_ASSIGNED TASK A_
List every replacement of variables that the differential equation solution explicitly introduces as a "replacement."
_ASSIGNED TASK B_
Carry on the differential equation solution from its last line.

_DOCUMENT SEGMENT_
# # # # # # #
$\displaystyle\frac{dy}{dx}=\frac{x+3y-5}{x-y-1}$

Solution:

Introduce replacements: $x=x_0+t$ and $y=y_0+z$ , where $x_0$ and $y_0$ are solutions of the system of equations:

$\begin{cases} x_0+3y_0-5=0 \\ x_0-y_0-1=0 \end{cases}$

$x_0=2$ , $y_0=1$ .

Substitute $x=2+t$ and $y=1+z$ into the initial equation:

$\displaystyle\frac{dy}{dx}=\frac{\frac{dy}{dt}}{\frac{dx}{dt}}=\frac{dz}{dt}=\frac{2+t+3(1+z)-5}{2+t-(1+z)-1}$

$\displaystyle\frac{dz}{dt}=\frac{t+3z}{t-z}$

Now introduce another replacement: $z=ut$ . Then $\frac{dz}{dt}=\frac{du}{dt}t+u$ .

$\displaystyle\frac{du}{dt}t+u=\frac{t+3ut}{t-ut}$

$\displaystyle\frac{du}{dt}t=\frac{1+3u}{1-u}-u=\frac{1+3u-u+u^2}{1-u}=\frac{(1+u)^2}{1-u}$

$\displaystyle\frac{1-u}{(1+u)^2}du=\frac{dt}{t}$

$\displaystyle-\frac{(u+1-2)}{(1+u)^2}du=\frac{dt}{t}$

$\displaystyle(-\frac{1}{1+u}+\frac{2}{(1+u)^2})du=\frac{dt}{t}$

$\displaystyle-\ln|1+u|-\frac{2}{1+u}=\ln{|t|}+\ln{C}$

$\displaystyle(1+u)\cdot t\cdot C=e^{-\frac{2}{1+u}}$ .
# # # # # # #
_DATA EXCERPT_
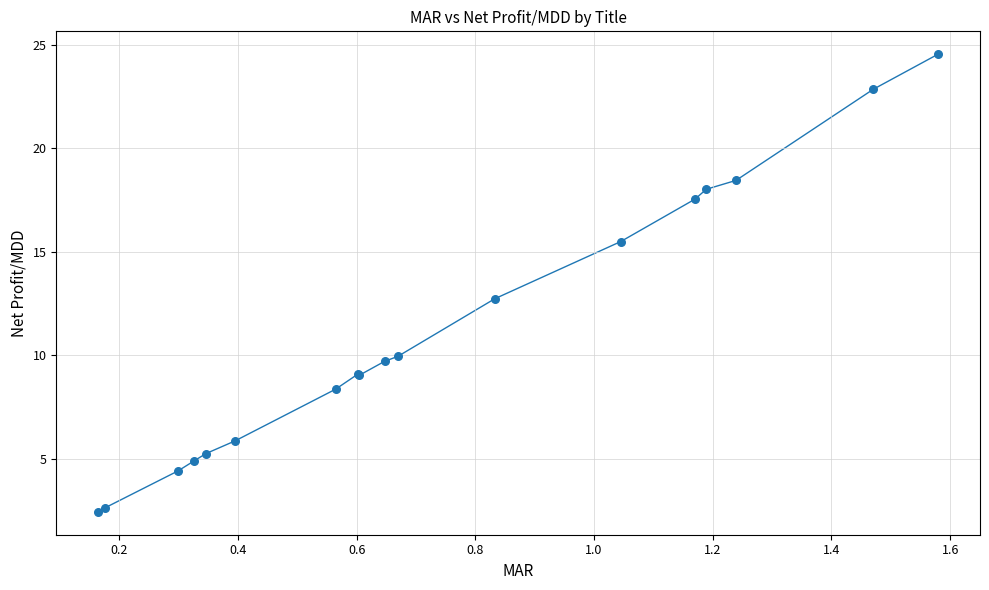

What Y value in the scatter plot is closest to 13?

12.7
# # # # # # #
_EXERCISE ANSWER A_
- x = x_0 + t
- y = y_0 + z
- z = ut

_EXERCISE ANSWER B_
Returning to replacements: $z=y-1$ , $t=x-2$ and $\displaystyle u=\frac{z}{t}=\frac{y-1}{x-2}$

$\displaystyle(1+\frac{y-1}{x-2})(x-2)\cdot C=e^{-\frac{2}{1+\frac{y-1}{x-2}}}$

$\displaystyle(x+y-3)\cdot C=e^{-\frac{2(x-2)}{x+y-3}}$

Answer: $\displaystyle(x+y-3)\cdot C=e^{-\frac{2(x-2)}{x+y-3}}$ .